_TEXTO APRESENTADO_
********************
Em 1635, William Laud, arcebispo de Canterbury e chanceler da Universidade de Oxford, doou à Bodleian Library, biblioteca da universidade, uma série de manuscritos com obras diversas compiladas em diferentes línguas (latim, grego e alguns vernáculos). Dentre eles estava uma coletânea de obras compiladas sob um mesmo códice que tinham uma característica em comum, todas estavam em inglês médio, o vernáculo falado no território insular entre meados do século XII ao XV, período em que linguistas demarcam a transição para o inglês moderno, aquele mais próximo do inglês corrente hoje. Tal códice foi catalogado como Laud Miscellaneous Manuscript, ou, apenas, Laud Misc. MS, e o termo ‘miscellaneous’ (miscelânea) é tema do primeiro ponto crítico levantado por Kimberly K. Bell e Julie Nelson Couch ainda na introdução. Segundo as autoras, a nomenclatura gerou, e ainda gera, interpretações equivocadas por parte de críticos e leitores, que tendem a ler o termo como referência à falta de primor artístico ou de organização do compilador das obras. Todavia, nesse códice, encontram-se algumas das primeiras compilações de obras em inglês médio já catalogadas e o fato do mesmo não incluir textos em outras línguas mostra exatamente a falta de ‘miscelânea’ e uma rígida estruturação e organização, segundo as autoras. Sua característica monolinguística o coloca em destaque no contexto histórico ao qual pertence, uma vez que manuscritos de tal período raramente reuniam obras numa única língua, mas a reconhecida ‘estranheza’ de tal característica linguística deve-se ao fato do inglês médio, naquele contexto, ainda ser percebido e mantido quase que exclusivamente como língua oral, ao contrário do anglo-normando que era lecionado e pautado na escrita.
********************
_ORIENTAÇÕES DE TRABALHO_
a – Responda às perguntas sobre o texto a respeito do manuscrito Laud:
(i) Em que ano William Laud doou os manuscritos à Bodleian Library?
(ii) Sob que nome o códice em inglês médio foi catalogado?
(iii) Segundo as autoras, o que mostra o fato de o códice não incluir textos em outras línguas?
b – Prossiga com o texto sobre o manuscrito Laud a partir da última frase apresentada.
O material que vem depois não tem relação com o texto sobre o manuscrito Laud.

_DADOS FORNECIDOS_
********************
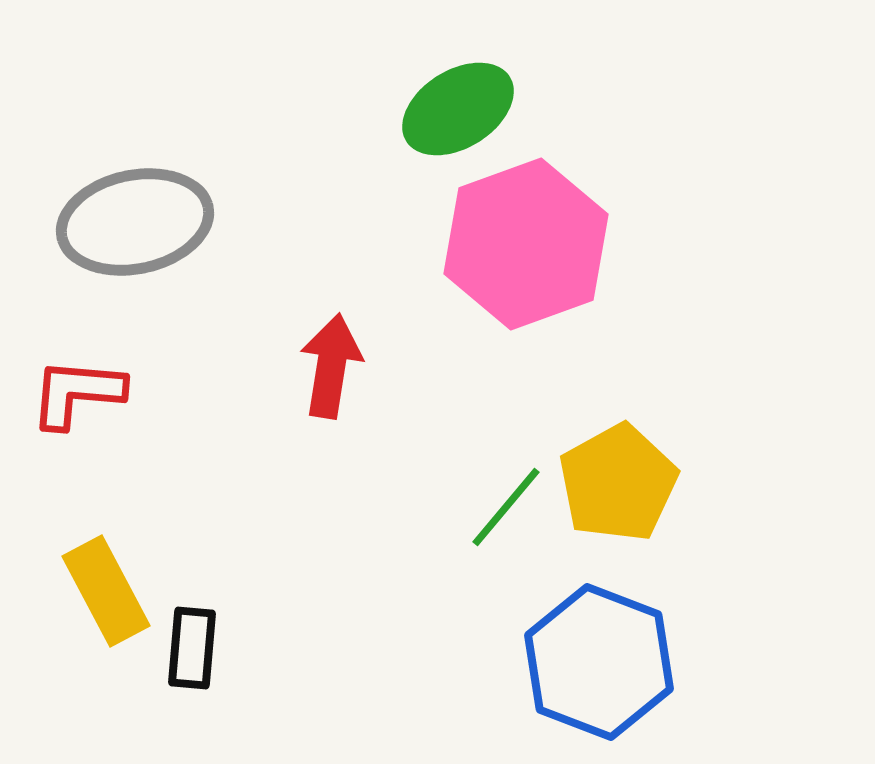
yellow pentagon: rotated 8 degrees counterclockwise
********************
_RESPOSTAS POR TAREFA_
a –
(i) Em 1635.
(ii) Laud Miscellaneous Manuscript, ou, apenas, Laud Misc. MS.
(iii) A falta de "miscelânea" e uma rígida estruturação e organização.

b –
Em Laud encontram-se a mais antiga versão do The South English Legendary, uma referenciada coletânea de hagiografias de santos insulares e continentais, e duas das primeiras versões dos romances King Horn e Havelok the Dane, os mais antigos romances em inglês médio, além de outras obras religiosas e laicas. A presença das referidas obras primevas daquele vernáculo por si só já agrega enorme valor ao manuscrito, todavia, conforme discute Anne B. Thompson, escrever em inglês médio no século XIII – data de confecção das obras – é considerado uma inovação, dada a relevância do anglo-normando como vernáculo de prestígio, especialmente na corte de Henrique III (1216-1272).[1] Assim segue a introdução de The Texts and Contexts of Oxford, Bodleian Library, MS Laud Misc. 108. The Shaping of English Vernacular Narrative, localizando no tempo e no espaço a produção do manuscrito Laud, partindo do seu processo de catalogação e doação à biblioteca da Universidade de Oxford, passando pelo seu processo de confecção, manutenção e circulação no período medieval.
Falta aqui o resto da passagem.